I make bottarga every season ,just starting now. I have made it with all sorts of fish roe but sea mullet remains the pick. I gave this batch a good salt but the sneaky #### at markets pack it so you cant see if they have split the roe sack until you unpack it. 

I am going to stick to my usual method ,wash ,drain blood out of vein,salt ,press but after that I am going to cold smoke it over alder  then leave it to dry.


----------



## moikel (Apr 18, 2012)

Just about to go into MES.It was pressed under weights for 2 days in fridge.Salted only for 2 days before that. Rubbed over with EVO  .AMZPS loaded with 1 row of hickory.Its 18c here today day 2 of rain front that has dumped  serious rain on our East Coast. 

Put the mullet catch back at least a week its a inshore fishery going to be a lot of dirty water.

I  figure I  will just cold smoke it for 2-3 hours. .Rest it ,let it dry  bit more then bag it. While I  wait for season to start properly.Mullet by far the best roe but its the big sea run stuff that are off the beaches here not out of the rivers. I will have to do a deal at market to get the same grade that gets sent to commercial outfits.


----------



## moikel (Apr 18, 2012)

2 hours & temp climbed from 18c to 50c caught it just in time.That MES is really well insulated.Left door open,put AMZPS down to bottom filled waterpan with ice.Turned bottarga will give it another hour.


----------



## moikel (Apr 18, 2012)

Had to pull it got a minor flood happening had to move MES to higher ground..Held it at 26c for last hour still had pellets to go but need to cut power  roll up leads etc.Move furniture all at 9pm. More rain tomorrow we got entire months rainfall in 2 days. .

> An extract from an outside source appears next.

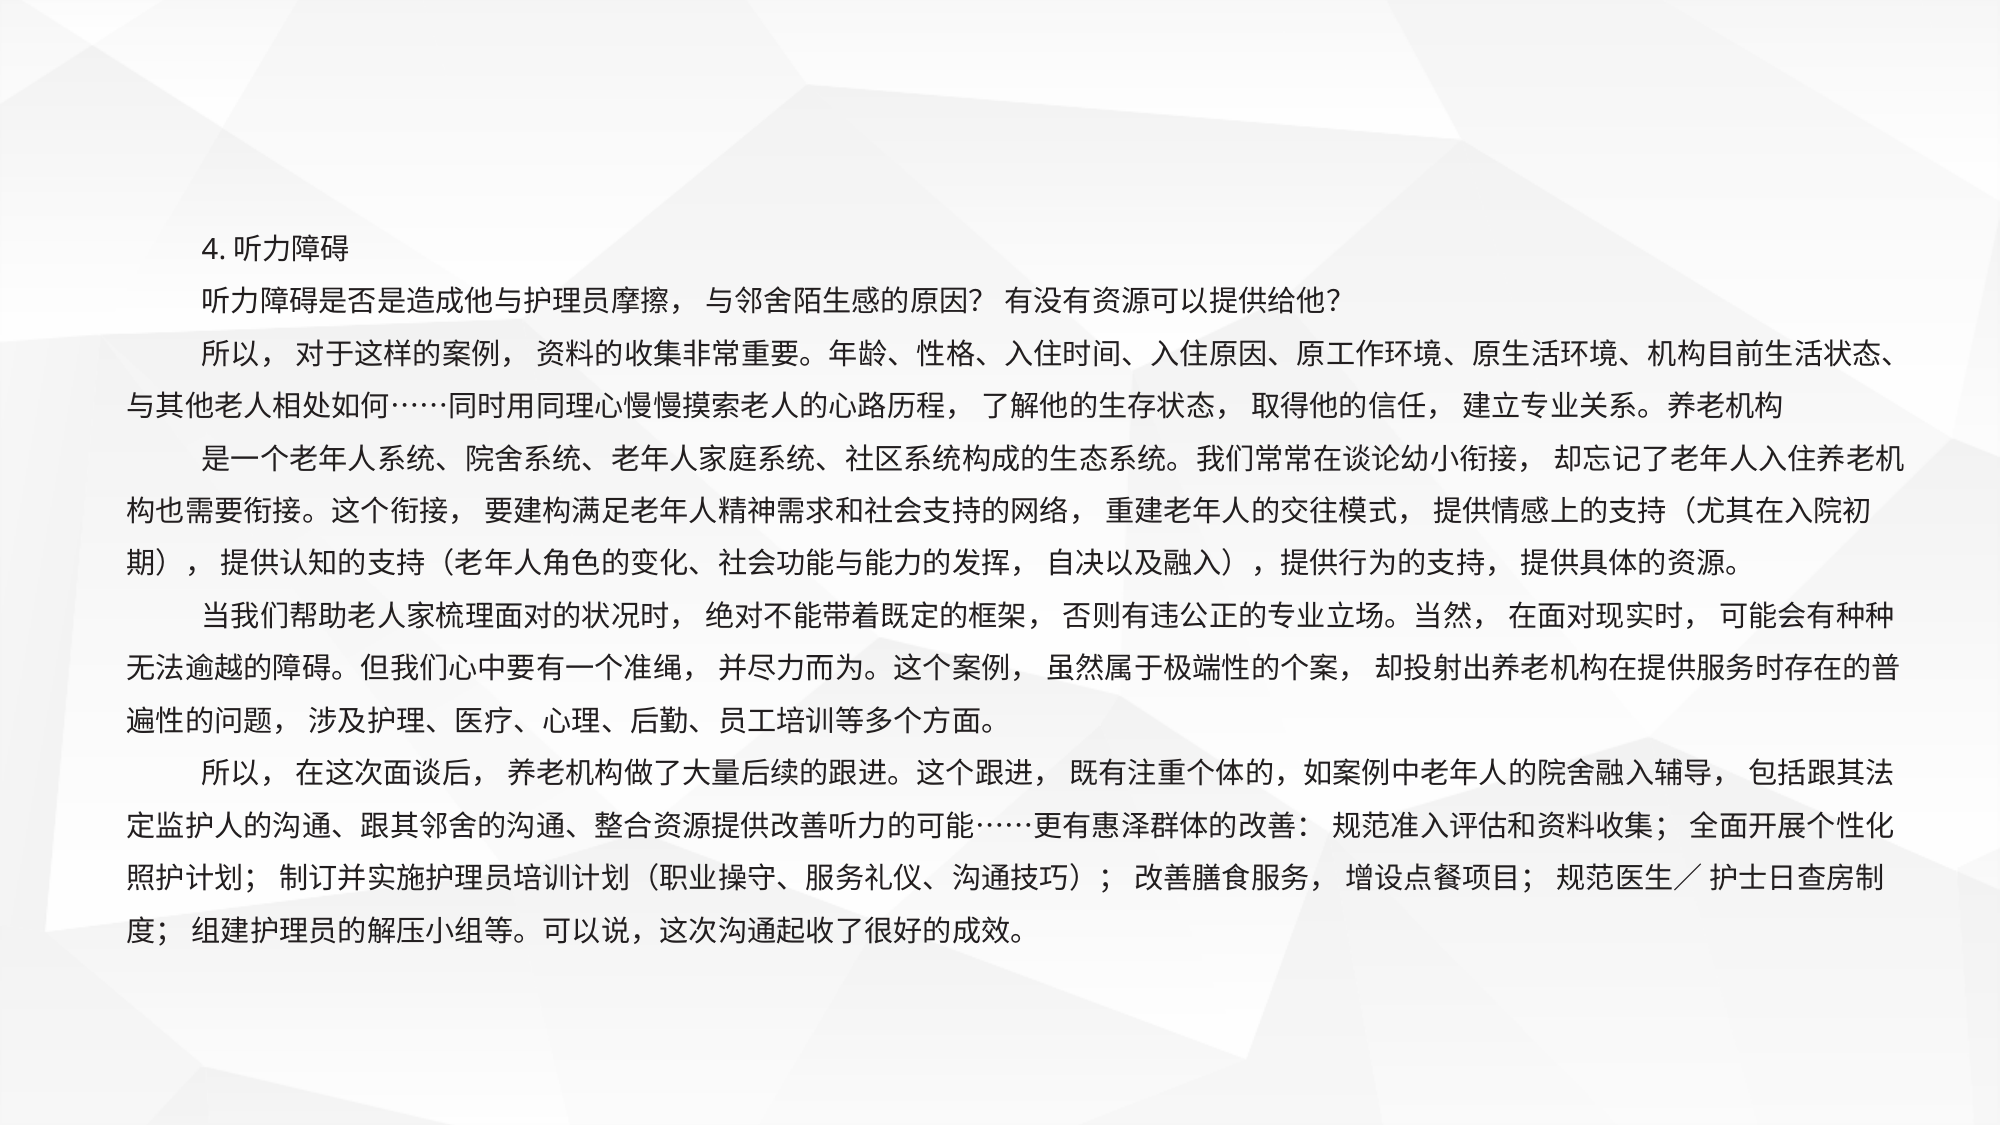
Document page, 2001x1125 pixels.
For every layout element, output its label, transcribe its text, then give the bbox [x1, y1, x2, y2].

picture [0, 0, 2000, 1125]
text_box 4.听力障碍 听力障碍是否是造成他与护理员摩擦， 与邻舍陌生感的原因？ 有没有资源可以提供给他？ 所以， 对于这样的案例， 资料的收集非常重要。年龄、性格、入住时间、入住原因、原工作环境、原生活环境、机构目前生活状态、与其他老人相处如何……同时用同理心慢慢摸索老人的心路历程， 了解他的生存状态， 取得他的信任， 建立专业关系。养老机构 是一个老年人系统、院舍系统、老年人家庭系统、社区系统构成的生态系统。我们常常在谈论幼小衔接， 却忘记了老年人入住养老机构也需要衔接。这个衔接， 要建构满足老年人精神需求和社会支持的网络， 重建老年人的交往模式， 提供情感上的支持（尤其在入院初期）， 提供认知的支持（老年人角色的变化、社会功能与能力的发挥， 自决以及融入），提供行为的支持， 提供具体的资源。 当我们帮助老人家梳理面对的状况时， 绝对不能带着既定的框架， 否则有违公正的专业立场。当然， 在面对现实时， 可能会有种种无法逾越的障碍。但我们心中要有一个准绳， 并尽力而为。这个案例， 虽然属于极端性的个案， 却投射出养老机构在提供服务时存在的普遍性的问题， 涉及护理、医疗、心理、后勤、员工培训等多个方面。 所以， 在这次面谈后， 养老机构做了大量后续的跟进。这个跟进， 既有注重个体的，如案例中老年人的院舍融入辅导， 包括跟其法定监护人的沟通、跟其邻舍的沟通、整合资源提供改善听力的可能……更有惠泽群体的改善： 规范准入评估和资料收集； 全面开展个性化照护计划； 制订并实施护理员培训计划（职业操守、服务礼仪、沟通技巧）； 改善膳食服务， 增设点餐项目； 规范医生／ 护士日查房制度； 组建护理员的解压小组等。可以说，这次沟通起收了很好的成效。 [111, 205, 1926, 955]
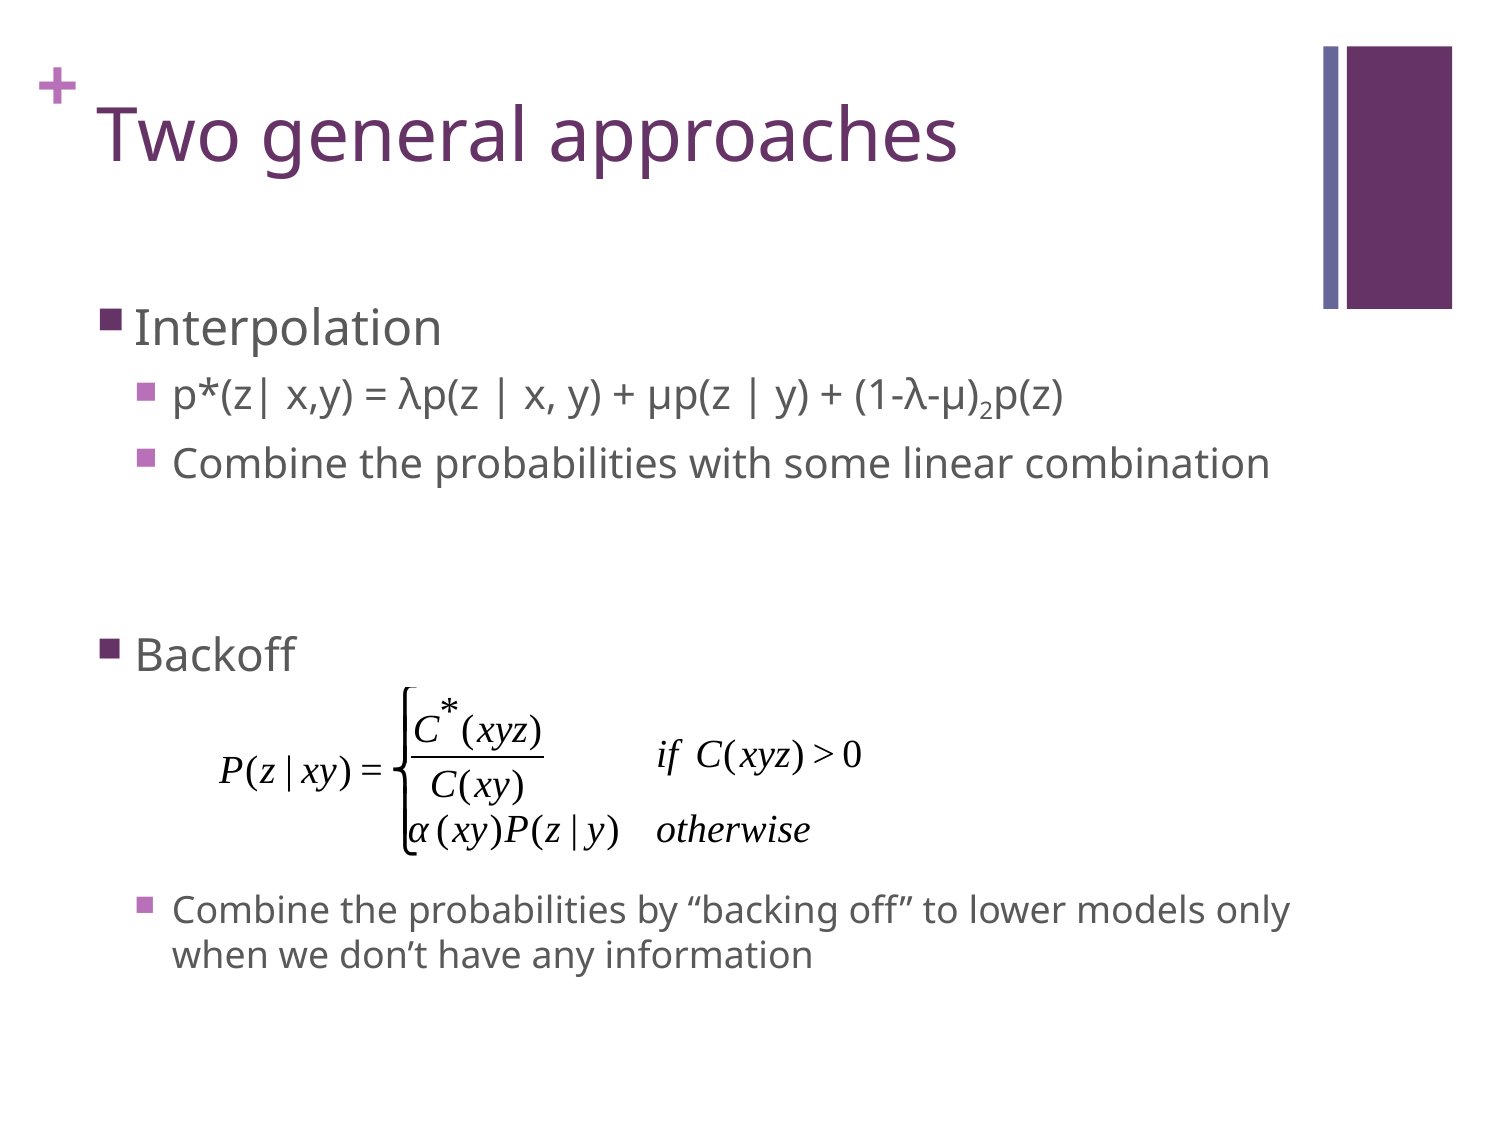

My house on high side of street in higher suburb,cars floatind down streets on the TV! AMZPS just kept on chugging humidity 100% didnt bother it.

Put bottarga under the full press picked up a bit of moisture from steam after ice went into smoker. Lightened up the salt on this batch so critical I  keep moisture down by mechanical means. This stuff will keep a year if you do it right.


----------